Dataset content:
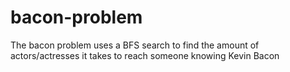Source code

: # bacon-problem
The bacon problem uses a BFS search to find the amount of actors/actresses it takes to reach someone knowing Kevin Bacon
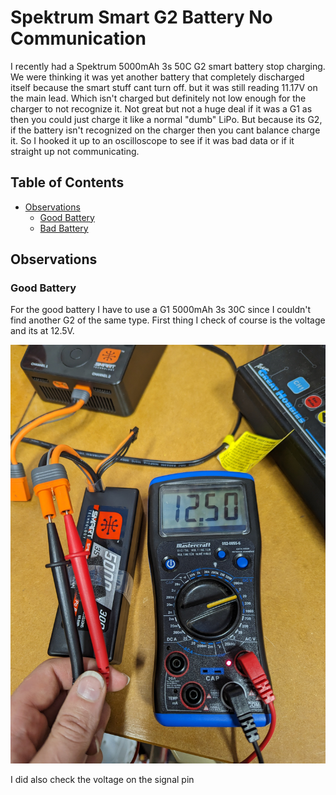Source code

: # Spektrum Smart G2 Battery No Communication

I recently had a Spektrum 5000mAh 3s 50C G2 smart battery stop charging. We were thinking it was yet another battery that completely discharged itself because the smart stuff cant turn off. but it was still reading 11.17V on the main lead. Which isn't charged but definitely not low enough for the charger to not recognize it. Not great but not a huge deal if it was a G1 as then you could just charge it like a normal "dumb" LiPo. But because its G2, if the battery isn't recognized on the charger then you cant balance charge it. So I hooked it up to an oscilloscope to see if it was bad data or if it straight up not communicating.

## Table of Contents

- [Observations](#observations)
	- [Good Battery](#good-battery)
	- [Bad Battery](#bad-battery)

## Observations

### Good Battery

For the good battery I have to use a G1 5000mAh 3s 30C since I couldn't find another G2 of the same type. 
First thing I check of course is the voltage and its at 12.5V.

![alt text](https://github.com/davidflypei/Spektrum-Smart-G2-Battery-No-Communication/blob/main/Images/good-main-volt.jpg?raw=true)

I did also check the voltage on the signal pin 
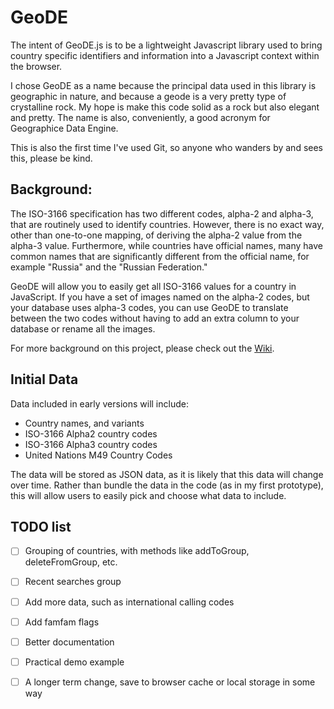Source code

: GeoDE
=====

The intent of GeoDE.js is to be a lightweight Javascript library used to bring country specific 
identifiers and information into a Javascript context within the browser.

I chose GeoDE as a name because the principal data used in this library is geographic in nature,
and because a geode is a very pretty type of crystalline rock.  My hope is make this code solid
as a rock but also elegant and pretty.  The name is also, conveniently, a good acronym for 
Geographice Data Engine.  

This is also the first time I've used Git, so anyone who wanders by and sees this, please be kind.

## Background:

The ISO-3166 specification has two different codes, alpha-2 and alpha-3, that are routinely used to
identify countries.  However, there is no exact way, other than one-to-one mapping, of deriving the 
alpha-2 value from the alpha-3 value. Furthermore, while countries have official names, many have
common names that are significantly different from the official name, for example "Russia" and
the "Russian Federation."  

GeoDE will allow you to easily get all ISO-3166 values for a country in JavaScript. If you have a 
set of images named on the alpha-2 codes, but your database uses alpha-3 codes, you can use GeoDE
to translate between the two codes without having to add an extra column to your database or 
rename all the images.

For more background on this project, please check out the [Wiki](https://github.com/cvanhasselt/GeoDE/wiki).

## Initial Data

Data included in early versions will include:

* Country names, and variants
* ISO-3166 Alpha2 country codes
* ISO-3166 Alpha3 country codes
* United Nations M49 Country Codes

The data will be stored as JSON data, as it is likely that this data will change over time.
Rather than bundle the data in the code (as in my first prototype), this will allow users
to easily pick and choose what data to include.

## TODO list

- [ ] Grouping of countries, with methods like addToGroup, deleteFromGroup, etc.
- [ ] Recent searches group
- [ ] Add more data, such as international calling codes
- [ ] Add famfam flags
- [ ] Better documentation
- [ ] Practical demo example
- [ ] A longer term change, save to browser cache or local storage in some way





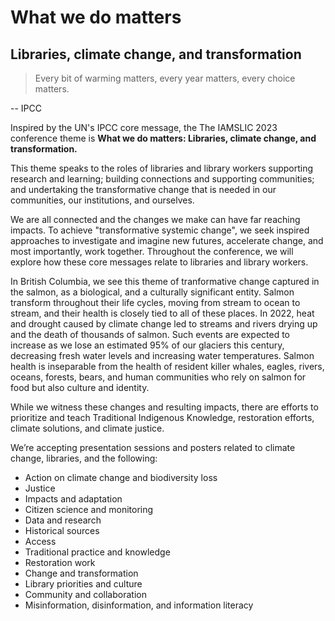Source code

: # What we do matters

## Libraries, climate change, and transformation

> Every bit of warming matters, every year matters, every choice matters.

<span class = "left">-- IPCC</span>

Inspired by the UN's IPCC core message, the The IAMSLIC 2023 conference theme is **What we do matters: Libraries, climate change, and transformation.**

This theme speaks to the roles of libraries and library workers supporting research and learning; building connections and supporting communities; and undertaking the transformative change that is needed in our communities, our institutions, and ourselves.

We are all connected and the changes we make can have far reaching impacts. To achieve "transformative systemic change", we seek inspired approaches to investigate and imagine new futures, accelerate change, and most importantly, work together. Throughout the conference, we will explore how these core messages relate to libraries and library workers.

In British Columbia, we see this theme of tranformative change captured in the salmon, as a biological, and a culturally significant entity. Salmon transform throughout their life cycles, moving from stream to ocean to stream, and their health is closely tied to all of these places. In 2022, heat and drought caused by climate change led to streams and rivers drying up and the death of thousands of salmon. Such events are expected to increase as we lose an estimated 95% of our glaciers this century, decreasing fresh water levels and increasing water temperatures. Salmon health is inseparable from the health of resident killer whales, eagles, rivers, oceans, forests, bears, and human communities who rely on salmon for food but also culture and identity.

While we witness these changes and resulting impacts, there are efforts to prioritize and teach Traditional Indigenous Knowledge, restoration efforts, climate solutions, and climate justice.

We’re accepting presentation sessions and posters related to climate change, libraries, and the following:

- Action on climate change and biodiversity loss
- Justice 
- Impacts and adaptation
- Citizen science and monitoring
- Data and research
- Historical sources
- Access
- Traditional practice and knowledge 
- Restoration work 
- Change and transformation
- Library priorities and culture
- Community and collaboration
- Misinformation, disinformation, and information literacy

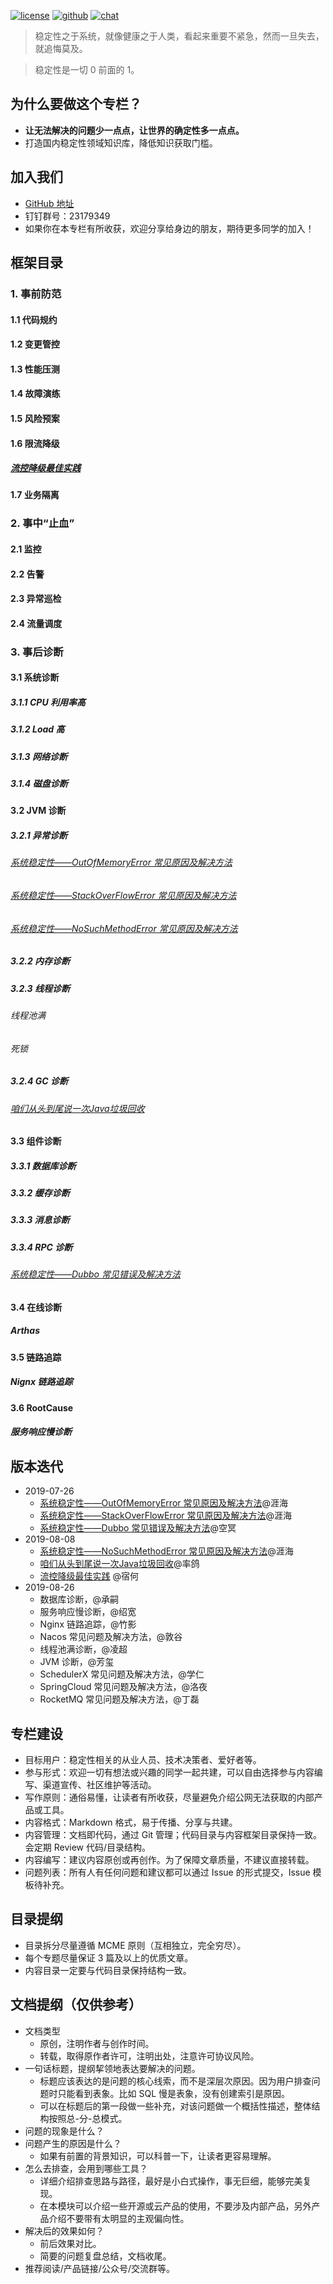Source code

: 
[![license](https://badgen.net/badge/license/CC-BY-4.0/green)](https://creativecommons.org/licenses/by-sa/4.0/deed.zh)
[![github](https://badgen.net/badge/github/StabilityGuide/orange)](https://github.com/StabilityMan/StabilityGuide)
[![chat](https://badgen.net/badge/chat/dingding/blue)](https://github.com/StabilityMan/StabilityGuide/blob/master/DingGroup.JPG)


> 稳定性之于系统，就像健康之于人类，看起来重要不紧急，然而一旦失去，就追悔莫及。

> 稳定性是一切 0 前面的 1。

## 为什么要做这个专栏？
* **让无法解决的问题少一点点，让世界的确定性多一点点。**
* 打造国内稳定性领域知识库，降低知识获取门槛。


## 加入我们
* [GitHub 地址](https://github.com/StabilityMan/StabilityGuide)
* 钉钉群号：23179349
* 如果你在本专栏有所收获，欢迎分享给身边的朋友，期待更多同学的加入！

## 框架目录
### 1. 事前防范
#### 1.1 代码规约
#### 1.2 变更管控
#### 1.3 性能压测
#### 1.4 故障演练
#### 1.5 风险预案 
#### 1.6 限流降级

##### [流控降级最佳实践](docs/prevention/resilience/流控降级最佳实践.md)

#### 1.7 业务隔离 

### 2. 事中“止血”
#### 2.1 监控
#### 2.2 告警
#### 2.3 异常巡检
#### 2.4 流量调度 


### 3. 事后诊断
#### 3.1 系统诊断
##### 3.1.1 CPU 利用率高
##### 3.1.2 Load 高
##### 3.1.3 网络诊断
##### 3.1.4 磁盘诊断


#### 3.2 JVM 诊断
##### 3.2.1 异常诊断
###### [系统稳定性——OutOfMemoryError 常见原因及解决方法](docs/diagnosis/jvm/exception/系统稳定性——OutOfMemoryError常见原因及解决方法.md)
###### [系统稳定性——StackOverFlowError 常见原因及解决方法](docs/diagnosis/jvm/exception/系统稳定性——StackOverFlowError常见原因及解决方法.md)
###### [系统稳定性——NoSuchMethodError 常见原因及解决方法](docs/diagnosis/jvm/exception/系统稳定性——NoSuchMethodError常见原因及解决方法.md)

##### 3.2.2 内存诊断

##### 3.2.3 线程诊断
###### 线程池满
###### 死锁

##### 3.2.4 GC 诊断
###### [咱们从头到尾说一次Java垃圾回收](docs/diagnosis/jvm/gc/咱们从头到尾说一次垃圾回收.md)


#### 3.3 组件诊断
##### 3.3.1 数据库诊断 
##### 3.3.2 缓存诊断
##### 3.3.3 消息诊断
##### 3.3.4 RPC 诊断
###### [系统稳定性——Dubbo 常见错误及解决方法](docs/diagnosis/plugin/rpc/系统稳定性——Dubbo常见错误及解决方法.md)

#### 3.4 在线诊断 
##### Arthas

#### 3.5 链路追踪 
##### Nignx 链路追踪
#### 3.6 RootCause 
##### 服务响应慢诊断



## 版本迭代
* 2019-07-26
	* [系统稳定性——OutOfMemoryError 常见原因及解决方法](docs/diagnosis/jvm/exception/系统稳定性——OutOfMemoryError常见原因及解决方法.md)@涯海
	* [系统稳定性——StackOverFlowError 常见原因及解决方法](docs/diagnosis/jvm/exception/系统稳定性——StackOverFlowError常见原因及解决方法.md)@涯海
	* [系统稳定性——Dubbo 常见错误及解决方法](docs/diagnosis/plugin/rpc/系统稳定性——Dubbo常见错误及解决方法.md)@空冥
* 2019-08-08
	* [系统稳定性——NoSuchMethodError 常见原因及解决方法](docs/diagnosis/jvm/exception/系统稳定性——NoSuchMethodError常见原因及解决方法.md)@涯海
	* [咱们从头到尾说一次Java垃圾回收](docs/diagnosis/jvm/gc/咱们从头到尾说一次垃圾回收.md)@率鸽
	* [流控降级最佳实践](docs/prevention/resilience/流控降级最佳实践.md) @宿何	
* 2019-08-26
    * 数据库诊断，@承嗣
    * 服务响应慢诊断，@绍宽
    * Nginx 链路追踪，@竹影 
    * Nacos 常见问题及解决方法，@敦谷
    * 线程池满诊断，@凌超
    * JVM 诊断，@芳玺
    * SchedulerX 常见问题及解决方法，@学仁
    * SpringCloud 常见问题及解决方法，@洛夜
    * RocketMQ 常见问题及解决方法，@丁磊


## 专栏建设
* 目标用户：稳定性相关的从业人员、技术决策者、爱好者等。
* 参与形式：欢迎一切有想法或兴趣的同学一起共建，可以自由选择参与内容编写、渠道宣传、社区维护等活动。
* 写作原则：通俗易懂，让读者有所收获，尽量避免介绍公网无法获取的内部产品或工具。
* 内容格式：Markdown 格式，易于传播、分享与共建。
* 内容管理：文档即代码，通过 Git 管理；代码目录与内容框架目录保持一致。会定期 Review 代码/目录结构。
* 内容编写：建议内容原创或再创作。为了保障文章质量，不建议直接转载。
* 问题列表：所有人有任何问题和建议都可以通过 Issue 的形式提交，Issue 模板待补充。


## 目录提纲
* 目录拆分尽量遵循 MCME 原则（互相独立，完全穷尽）。
* 每个专题尽量保证 3 篇及以上的优质文章。
* 内容目录一定要与代码目录保持结构一致。


## 文档提纲（仅供参考）
* 文档类型
	* 原创，注明作者与创作时间。
	* 转载，取得原作者许可，注明出处，注意许可协议风险。
* 一句话标题，提纲挈领地表达要解决的问题。
	* 标题应该表达的是问题的核心线索，而不是深层次原因。因为用户排查问题时只能看到表象。比如 SQL 慢是表象，没有创建索引是原因。
	* 可以在标题后的第一段做一些补充，对该问题做一个概括性描述，整体结构按照总-分-总模式。
* 问题的现象是什么？
* 问题产生的原因是什么？
	* 如果有前置的背景知识，可以科普一下，让读者更容易理解。
* 怎么去排查，会用到哪些工具？
	* 详细介绍排查思路与路径，最好是小白式操作，事无巨细，能够完美复现。
	* 在本模块可以介绍一些开源或云产品的使用，不要涉及内部产品，另外产品介绍不要带有太明显的主观偏向性。
* 解决后的效果如何？
	* 前后效果对比。
	* 简要的问题复盘总结，文档收尾。
* 推荐阅读/产品链接/公众号/交流群等。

Problem requirements: Put every line of the listing from the line containing "For more background" through the line containing "We are all connected" into a numbered list, skipping blank lines and leaving out the pictures.

Answer box:
1. For more background on this project, please check out the [Wiki](https://github.com/cvanhasselt/GeoDE/wiki).
2. ## Initial Data
3. Data included in early versions will include:
4. * Country names, and variants
5. * ISO-3166 Alpha2 country codes
6. * ISO-3166 Alpha3 country codes
7. * United Nations M49 Country Codes
8. The data will be stored as JSON data, as it is likely that this data will change over time.
9. Rather than bundle the data in the code (as in my first prototype), this will allow users
10. to easily pick and choose what data to include.
11. ## TODO list
12. - [ ] Grouping of countries, with methods like addToGroup, deleteFromGroup, etc.
13. - [ ] Recent searches group
14. - [ ] Add more data, such as international calling codes
15. - [ ] Add famfam flags
16. - [ ] Better documentation
17. - [ ] Practical demo example
18. - [ ] A longer term change, save to browser cache or local storage in some way
19. Source code
20. : # What we do matters
21. ## Libraries, climate change, and transformation
22. > Every bit of warming matters, every year matters, every choice matters.
23. <span class = "left">-- IPCC</span>
24. Inspired by the UN's IPCC core message, the The IAMSLIC 2023 conference theme is **What we do matters: Libraries, climate change, and transformation.**
25. This theme speaks to the roles of libraries and library workers supporting research and learning; building connections and supporting communities; and undertaking the transformative change that is needed in our communities, our institutions, and ourselves.
26. We are all connected and the changes we make can have far reaching impacts. To achieve "transformative systemic change", we seek inspired approaches to investigate and imagine new futures, accelerate change, and most importantly, work together. Throughout the conference, we will explore how these core messages relate to libraries and library workers.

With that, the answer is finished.